Untuk bisa melawan merek raksasa yang dominan, pemilik merek harus menciptakan kemudahan pembelian, baik melalui jaringan distribusi, proses pembelian yang mudah dan apa pun yang membuat konsumen mudah menemukan dan membelinya. Karenai itu, pesaing bisnis yang tidak etis seringkali memborong merek pesaing baru yang mengancam dari pasar sehingga sulit ditemukan oleh konsumen. Dampaknya, konsumen pun malas mencarinya lagi.
Consistency of Experience
Merek apa pun bisa menjadi raksasa yang dominan hanya ketika ia bisa menjaga experience secara konsisten. Ini termasuk konsistensi fitur yang ditawarkan, kemudahan mendapatkan hingga keseluruhan consumption experience. Ketika experience-nya konsisten, maka ini akan jadi validasi tentang competitiveness-nya terhadap raksasa yang dominan sekaligus membantu menjaga dan mengembangkan social influence.

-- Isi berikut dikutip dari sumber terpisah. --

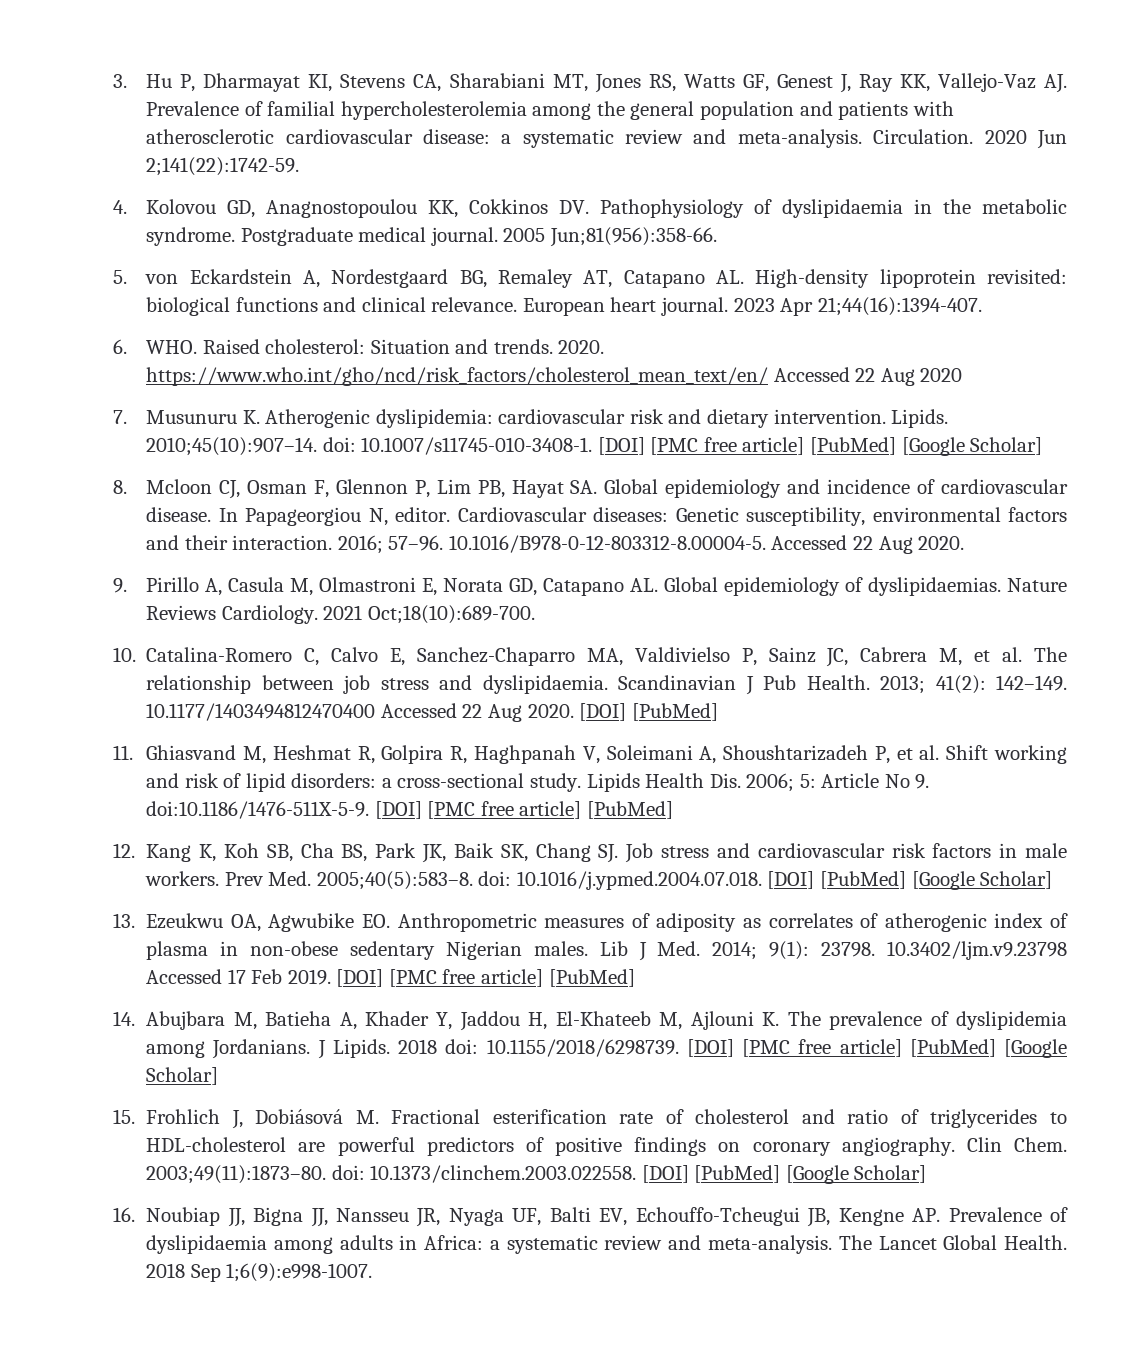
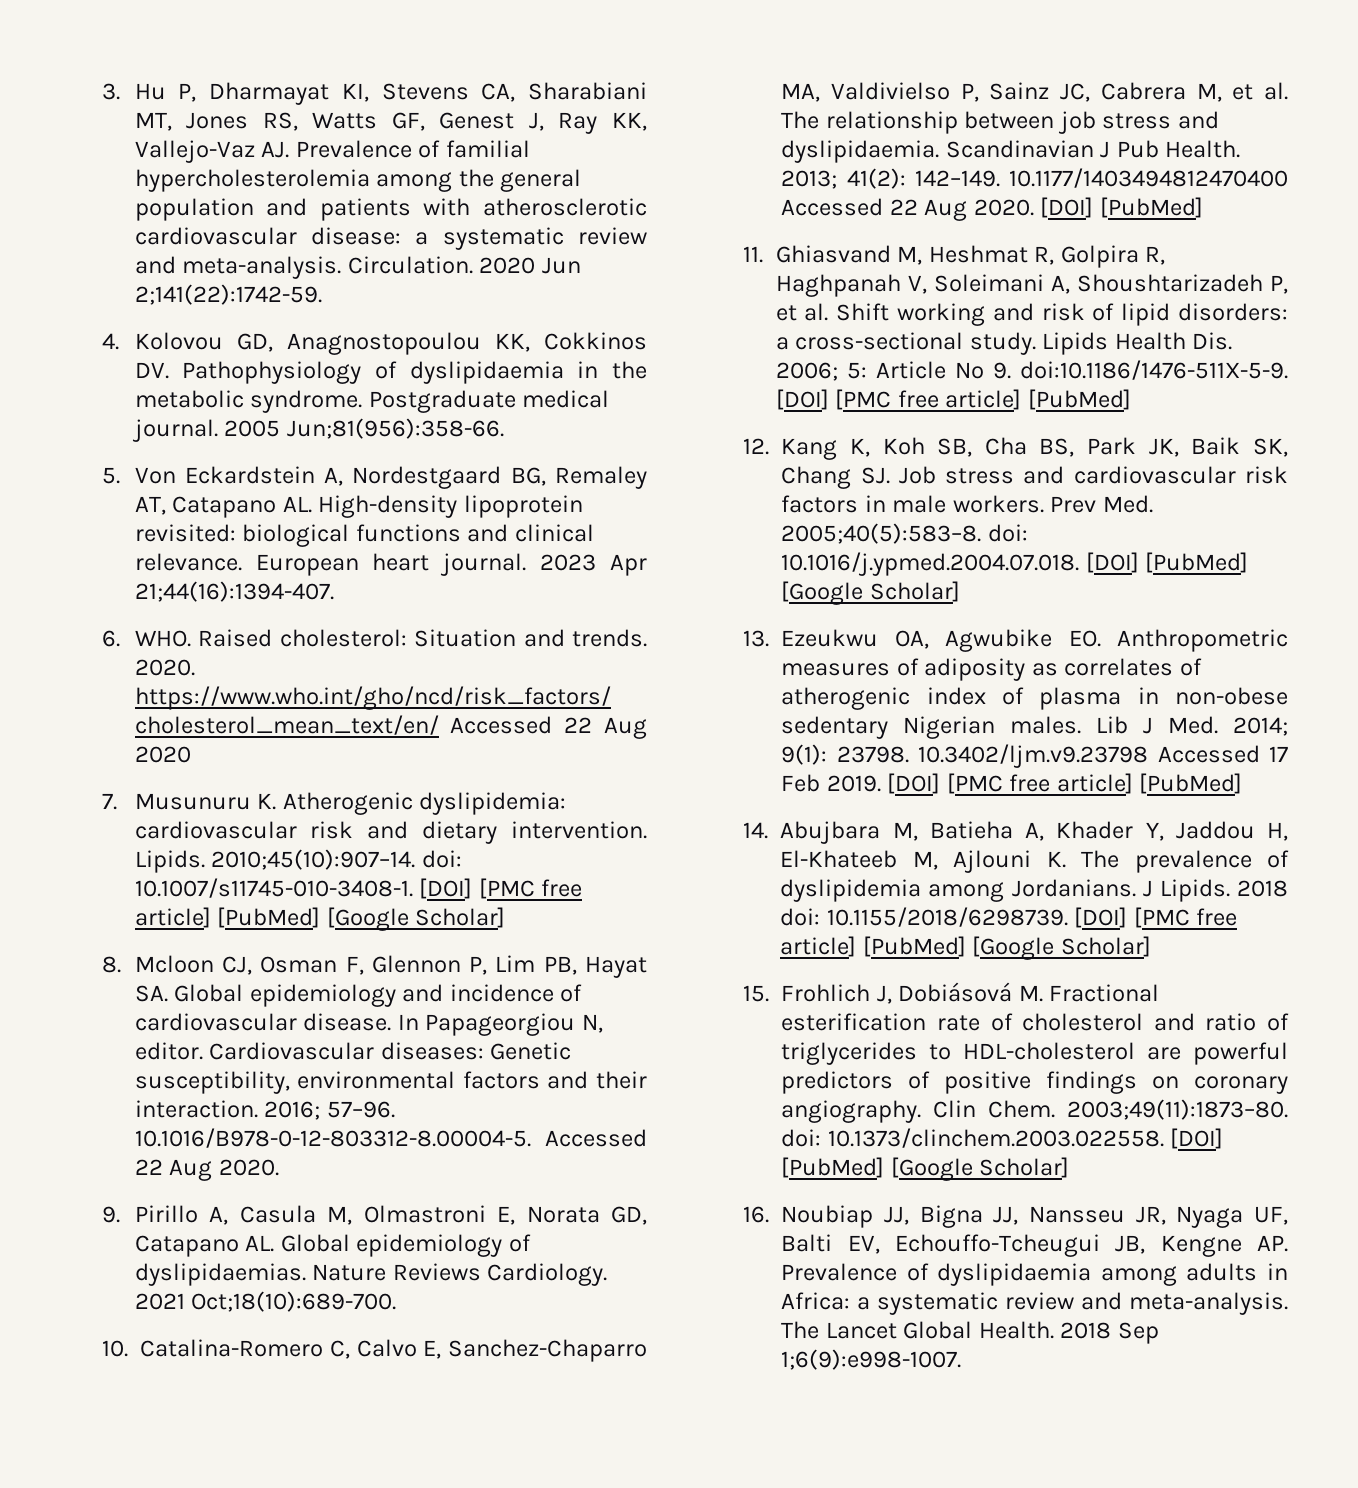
[145,274,179,284] von -> [134,467,176,484] Von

Ketika bisnis diharapkan terus mengalami peningkatan, maka pemilik merek tidak bisa bergantung hanya pada penambahan konsumen baru saja, tapi juga repeat order dari konsumen yang sudah mencoba, dan bahkan membeli dan mengkonsumsi dengan lebih banyak. Ini cuma bisa dicapai ketika pemilik merek bisa menjaga consistency of experience.
Pada akhirnya, kita bisa melihat berbagai merek pendatang yang berani menantang raksasa yang sudah dominan kemungkinan besar memiliki lima hal di atas.
Ketika kita ingin menantang raksasa-raksasa ini, kita harus sadar bahwa ini tidak akan terjadi dalam waktu cepat. Kita tidak bisa memaksa konsumen untuk pindah secara buru-buru.